What’s causing amphibian declines? Atrazine exposure? Chytrid fungus? Loss of habitat and climate change? All four elements working synergistically? Science News recently ran an in-depth feature re-examining the risks of atrazine, one of the world’s most widely used agricultural pesticides. In this piece, “Weedkiller in the cross hairs” by veteran science writer Janet Raloff, I learned that the largest U.S. producer of atrazine — Syngenta Crop Protection — is 30 minutes down the road from me, in Greensboro, N.C. Her article tussles with the various angles of whether exposure to atrazine in a laboratory setting can accurately model effects of the chemical upon wild amphibians, but one bit of reporting that made my heart drop was a USGS map delineating where atrazine was predicted to occur based on watersheds and monitoring data. Check it out:
The red areas indicate concentrations exceeding 1.026 micrograms per liter (same as parts per billion measurement). I find it really curious that what appears to be Charlotte is an atrazine hot spot in my state. Why not the Piedmont of N.C., where lots of corn, soy and vegetable farming occurs? Why would it accumulate in an urban area? (Do you know? Comment section is always open…) And I can’t help but wonder why there is no data for the area south of Lake Okeechobee in Florida, where large tracts of sugar cane and vegetable farms have bled phosphorous and nitrogren into the Glades for years and years. It would not be a huge leap of logic to hypothesize that pesticides too are leaking south in this area.
There is a lot of scientific and anecdotal history to the relationship between atrazine and frogs, and I’m not going to try to recap it here. Just go read Raloff’s article, which covers the studies that do and don’t show a measurable effect upon frogs in terms of chemically castrating males, and upon rats in terms of causing hormonal changes.

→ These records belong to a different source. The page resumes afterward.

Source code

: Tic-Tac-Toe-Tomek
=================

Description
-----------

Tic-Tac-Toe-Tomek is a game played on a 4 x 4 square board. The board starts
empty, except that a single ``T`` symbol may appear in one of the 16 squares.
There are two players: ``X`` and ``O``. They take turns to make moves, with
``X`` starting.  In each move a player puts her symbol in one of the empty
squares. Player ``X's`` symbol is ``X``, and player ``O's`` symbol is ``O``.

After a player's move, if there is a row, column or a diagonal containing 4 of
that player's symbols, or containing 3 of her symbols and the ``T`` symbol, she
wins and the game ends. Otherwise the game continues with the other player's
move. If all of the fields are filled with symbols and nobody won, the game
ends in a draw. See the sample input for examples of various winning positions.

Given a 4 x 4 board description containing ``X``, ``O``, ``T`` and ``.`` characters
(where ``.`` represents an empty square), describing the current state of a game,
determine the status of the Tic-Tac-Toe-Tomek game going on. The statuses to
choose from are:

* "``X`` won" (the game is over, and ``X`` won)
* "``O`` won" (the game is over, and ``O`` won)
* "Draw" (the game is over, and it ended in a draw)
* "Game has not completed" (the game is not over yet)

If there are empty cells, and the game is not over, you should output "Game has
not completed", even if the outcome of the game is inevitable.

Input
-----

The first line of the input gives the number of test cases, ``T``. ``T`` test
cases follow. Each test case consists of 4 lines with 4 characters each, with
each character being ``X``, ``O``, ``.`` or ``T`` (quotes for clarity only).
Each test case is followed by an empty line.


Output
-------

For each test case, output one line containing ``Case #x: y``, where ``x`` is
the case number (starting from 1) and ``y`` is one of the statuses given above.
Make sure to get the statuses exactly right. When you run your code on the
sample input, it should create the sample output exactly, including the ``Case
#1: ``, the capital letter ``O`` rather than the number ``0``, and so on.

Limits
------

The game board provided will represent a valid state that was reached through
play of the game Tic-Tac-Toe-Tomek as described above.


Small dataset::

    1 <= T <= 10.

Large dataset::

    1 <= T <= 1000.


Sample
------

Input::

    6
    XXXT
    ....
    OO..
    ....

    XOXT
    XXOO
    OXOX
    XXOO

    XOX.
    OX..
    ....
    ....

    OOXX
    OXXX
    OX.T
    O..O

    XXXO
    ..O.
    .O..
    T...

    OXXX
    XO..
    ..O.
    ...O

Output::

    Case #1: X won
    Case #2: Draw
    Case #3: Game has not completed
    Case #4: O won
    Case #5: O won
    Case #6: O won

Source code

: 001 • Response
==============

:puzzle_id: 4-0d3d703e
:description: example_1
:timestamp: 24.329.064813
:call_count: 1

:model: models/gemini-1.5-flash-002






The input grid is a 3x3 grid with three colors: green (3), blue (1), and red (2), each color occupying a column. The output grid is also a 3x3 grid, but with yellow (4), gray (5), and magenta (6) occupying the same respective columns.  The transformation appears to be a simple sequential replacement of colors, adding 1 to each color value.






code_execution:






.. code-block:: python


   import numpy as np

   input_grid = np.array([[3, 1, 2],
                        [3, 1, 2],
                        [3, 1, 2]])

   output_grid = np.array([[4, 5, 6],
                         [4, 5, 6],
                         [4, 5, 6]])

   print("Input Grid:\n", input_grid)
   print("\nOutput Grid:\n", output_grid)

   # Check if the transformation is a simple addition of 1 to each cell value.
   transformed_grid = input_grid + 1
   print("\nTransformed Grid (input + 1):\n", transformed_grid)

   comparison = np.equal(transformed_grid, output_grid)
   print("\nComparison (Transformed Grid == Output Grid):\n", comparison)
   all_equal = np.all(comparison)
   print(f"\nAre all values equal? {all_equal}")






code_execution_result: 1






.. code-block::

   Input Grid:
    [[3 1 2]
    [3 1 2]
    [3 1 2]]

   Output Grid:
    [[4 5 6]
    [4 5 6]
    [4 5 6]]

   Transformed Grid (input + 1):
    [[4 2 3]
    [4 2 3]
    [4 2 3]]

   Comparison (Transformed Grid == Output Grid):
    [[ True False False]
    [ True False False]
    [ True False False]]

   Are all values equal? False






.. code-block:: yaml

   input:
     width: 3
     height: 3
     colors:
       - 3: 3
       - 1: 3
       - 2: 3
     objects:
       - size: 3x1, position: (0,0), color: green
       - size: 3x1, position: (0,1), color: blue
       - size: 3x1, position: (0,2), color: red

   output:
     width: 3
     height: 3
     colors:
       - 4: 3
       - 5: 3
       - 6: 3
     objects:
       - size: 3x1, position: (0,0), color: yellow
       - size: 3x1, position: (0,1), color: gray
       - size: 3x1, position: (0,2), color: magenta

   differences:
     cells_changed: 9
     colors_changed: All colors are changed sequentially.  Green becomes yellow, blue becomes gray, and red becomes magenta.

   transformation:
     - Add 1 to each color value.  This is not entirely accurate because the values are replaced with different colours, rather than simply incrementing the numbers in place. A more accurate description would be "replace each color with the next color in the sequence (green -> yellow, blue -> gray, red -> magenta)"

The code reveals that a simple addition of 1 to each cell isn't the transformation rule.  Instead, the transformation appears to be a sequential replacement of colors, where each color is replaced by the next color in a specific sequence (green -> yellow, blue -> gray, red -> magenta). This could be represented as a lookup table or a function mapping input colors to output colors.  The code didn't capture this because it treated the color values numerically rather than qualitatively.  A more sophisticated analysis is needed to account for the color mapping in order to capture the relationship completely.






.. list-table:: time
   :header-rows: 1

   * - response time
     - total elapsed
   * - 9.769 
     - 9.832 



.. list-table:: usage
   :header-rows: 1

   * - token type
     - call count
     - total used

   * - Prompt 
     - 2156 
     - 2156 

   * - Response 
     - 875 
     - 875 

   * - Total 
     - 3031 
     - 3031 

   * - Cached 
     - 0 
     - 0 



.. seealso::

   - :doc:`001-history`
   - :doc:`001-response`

But a few days after this article published, Berkeley issued a press release on March 1 stating that research had shown atrazine exposure to “common laboratory frogs” could flip male croakers into females. So demasculizining the amphibians totally gets sidelined when compared to flipping the switch on gender. Even more disturbing, they issued a photo of what they say is a male frog that had been chemically converted to a female MATING with its male sibling; the evolutionarily cursed pair produced fertile offspring — though they were all male, with obvious implications for what this would mean in terms of altering population dynamics if it modeled a wild situation. Raloff followed up with an online post incorporating the new study’s findings into her earlier reporting, and again, I encourage you to read this too. And if right about now you are thinking that this new lab model probably does not mean squat, consider this statement in the release about correlations in field work:
Subsequent studies showed that native leopard frogs (Rana pipiens) collected from atrazine-contaminated streams in the Midwest, including from areas up to 1,000 miles from where atrazine is applied, often had eggs in their testes. And many males had lower testosterone levels than normal females and smaller than normal voice boxes, presumably limiting their ability to call mates.
Where I live, the spring peepers have been calling from water-filled roadside ditches for several weeks, and from flooded bottomland forest and emphemeral pools (of which there are many, because we’ve had such a wet winter). I shudder to think that some of these poor animals have screwed up reproductive bits like eggs in their testes, or that they may be more vulnerable to infectious disease because their immune systems are battered or frayed from atrazine exposure.


Could the hotspot near Charlotte be related to the atrazine plant near Greensboro?
I don’t know! There doesn’t appear to be a waterway that would lead to Charlotte from Greensboro. It kind of flummoxed me to see that red spot on the map.